Banks had reached out to the San Diego-based nonprofit before, but with no indication that the victim was going to recant her story, they had to reject his case.
“In our system, the presumption of innocence goes away once you’re convicted. So now, we are starting with the presumption of guilt, and that’s very, very hard to undo,” said Alissa Bjerkhoel, litigation coordinator for the California Innocence Project.
Bjerkhoel said in order to reverse a conviction in California you must have “new evidence that completely undermines the prosecution’s case and points unerringly to innocence.”
The video with Banks’ accuser’s confession was just what they needed to prove his innocence.
“It was the type of evidence that is so compelling that you don’t get that very often, and as soon as I saw that video, I knew there was no way we were gonna turn this guy down,” Bjerkhoel said.
Bjerkhoel and the rest of the team at CIP, made up of mostly student volunteers from California Western School of Law, got to work.
On May 24, 2012, with Bjerkhoel and CIP founder Justin Brooks by his side, the judge reversed Banks’ conviction.
“It’s so crazy how a decade of just a horrible life and all of the things that Brian had to go through literally just got undone in like one second, with just a few words -- the judge just saying ‘petition granted,’” Bjerkhoel said. “It was overwhelming and I cried, Brian cried, and it was a very powerful moment.”
Bjerkhoel said seeing that powerful moment played out on the big screen still brings her to tears.

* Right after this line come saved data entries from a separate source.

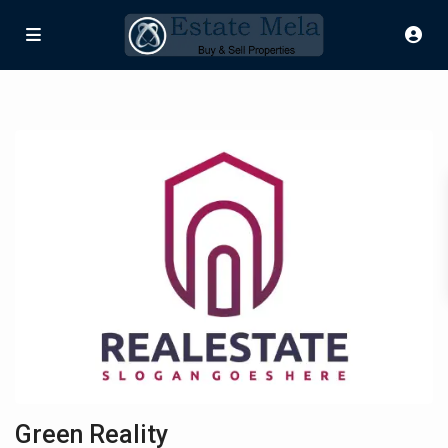
Green Reality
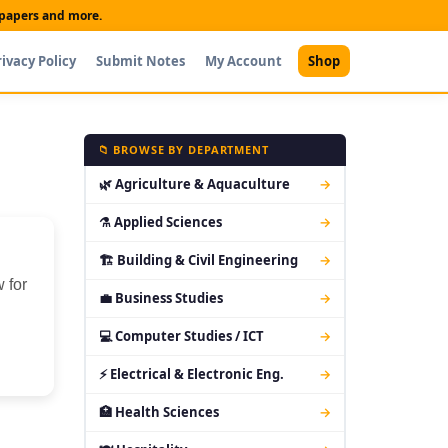
t papers and more.
rivacy Policy
Submit Notes
My Account
Shop
📁 BROWSE BY DEPARTMENT
🌿 Agriculture & Aquaculture
→
⚗ Applied Sciences
→
🏗 Building & Civil Engineering
→
 for
💼 Business Studies
→
💻 Computer Studies / ICT
→
⚡ Electrical & Electronic Eng.
→
🏥 Health Sciences
→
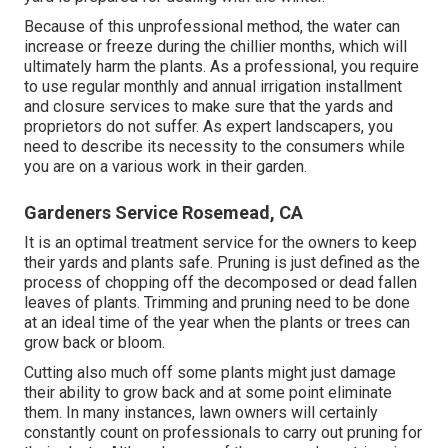
Because of this unprofessional method, the water can
increase or freeze during the chillier months, which will
ultimately harm the plants. As a professional, you require
to use regular monthly and annual irrigation installment
and closure services to make sure that the yards and
proprietors do not suffer. As expert landscapers, you
need to describe its necessity to the consumers while
you are on a various work in their garden.
Gardeners Service Rosemead, CA
It is an optimal treatment service for the owners to keep
their yards and plants safe. Pruning is just defined as the
process of chopping off the decomposed or dead fallen
leaves of plants. Trimming and pruning need to be done
at an ideal time of the year when the plants or trees can
grow back or bloom.
Cutting also much off some plants might just damage
their ability to grow back and at some point eliminate
them. In many instances, lawn owners will certainly
constantly count on professionals to carry out pruning for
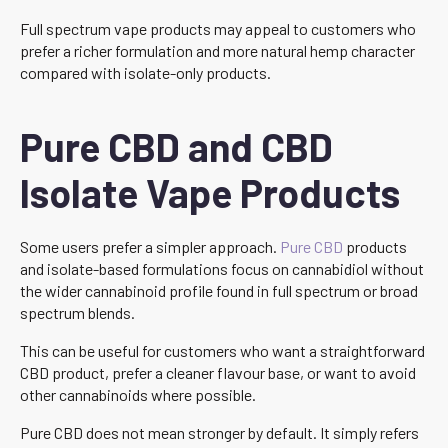
Full spectrum vape products may appeal to customers who
prefer a richer formulation and more natural hemp character
compared with isolate-only products.
Pure CBD and CBD
Isolate Vape Products
Some users prefer a simpler approach.
Pure CBD
products
and isolate-based formulations focus on cannabidiol without
the wider cannabinoid profile found in full spectrum or broad
spectrum blends.
This can be useful for customers who want a straightforward
CBD product, prefer a cleaner flavour base, or want to avoid
other cannabinoids where possible.
Pure CBD does not mean stronger by default. It simply refers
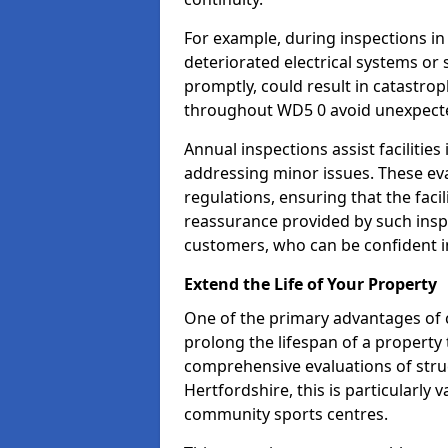
For example, during inspections i
deteriorated electrical systems or s
promptly, could result in catastroph
throughout WD5 0 avoid unexpecte
Annual inspections assist facilities
addressing minor issues. These ev
regulations, ensuring that the facil
reassurance provided by such ins
customers, who can be confident in
Extend the Life of Your Property
One of the primary advantages of c
prolong the lifespan of a propert
comprehensive evaluations of stru
Hertfordshire, this is particularly 
community sports centres.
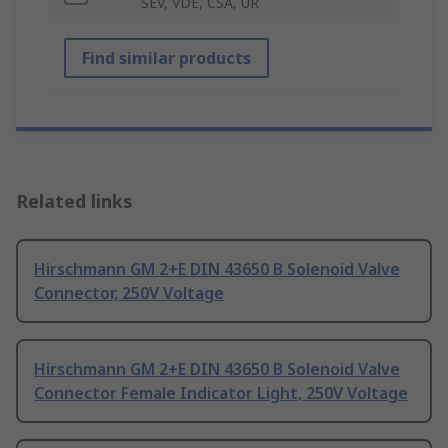
SEV, VDE, CSA, UR
Find similar products
Related links
Hirschmann GM 2+E DIN 43650 B Solenoid Valve
Connector, 250V Voltage
Hirschmann GM 2+E DIN 43650 B Solenoid Valve
Connector Female Indicator Light, 250V Voltage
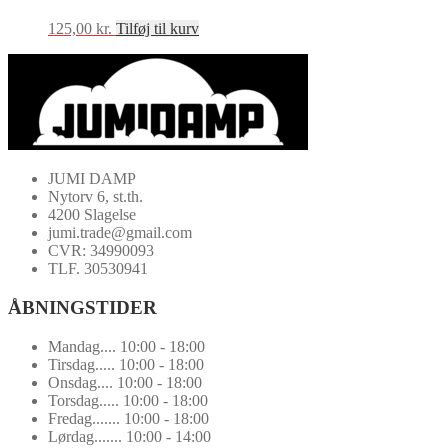
125,00
kr.
Tilføj til kurv
JUMI DAMP
Nytorv 6, st.th.
4200 Slagelse
jumi.trade@gmail.com
CVR: 34990093
TLF. 30530941
ÅBNINGSTIDER
Mandag.... 10:00 - 18:00
Tirsdag..... 10:00 - 18:00
Onsdag.... 10:00 - 18:00
Torsdag..... 10:00 - 18:00
Fredag....... 10:00 - 18:00
Lørdag....... 10:00 - 14:00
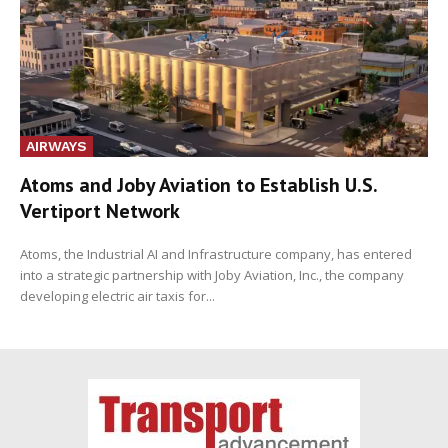
AIRWAYS
Atoms and Joby Aviation to Establish U.S.
Vertiport Network
Atoms, the Industrial AI and Infrastructure company, has entered
into a strategic partnership with Joby Aviation, Inc., the company
developing electric air taxis for...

“Because it’s not just Brian’s case, but I have flashbacks of every single one of our clients where we’ve sat in that room and the judge says ‘petition granted,’and it is a flood of emotions, and it’s what we live for,” Bjerkhoel said.
The California Innocence Project gets about 1,500 new requests for assistance each year. To date, the nonprofit has helped to exonerate 27 people and have never charged for their services.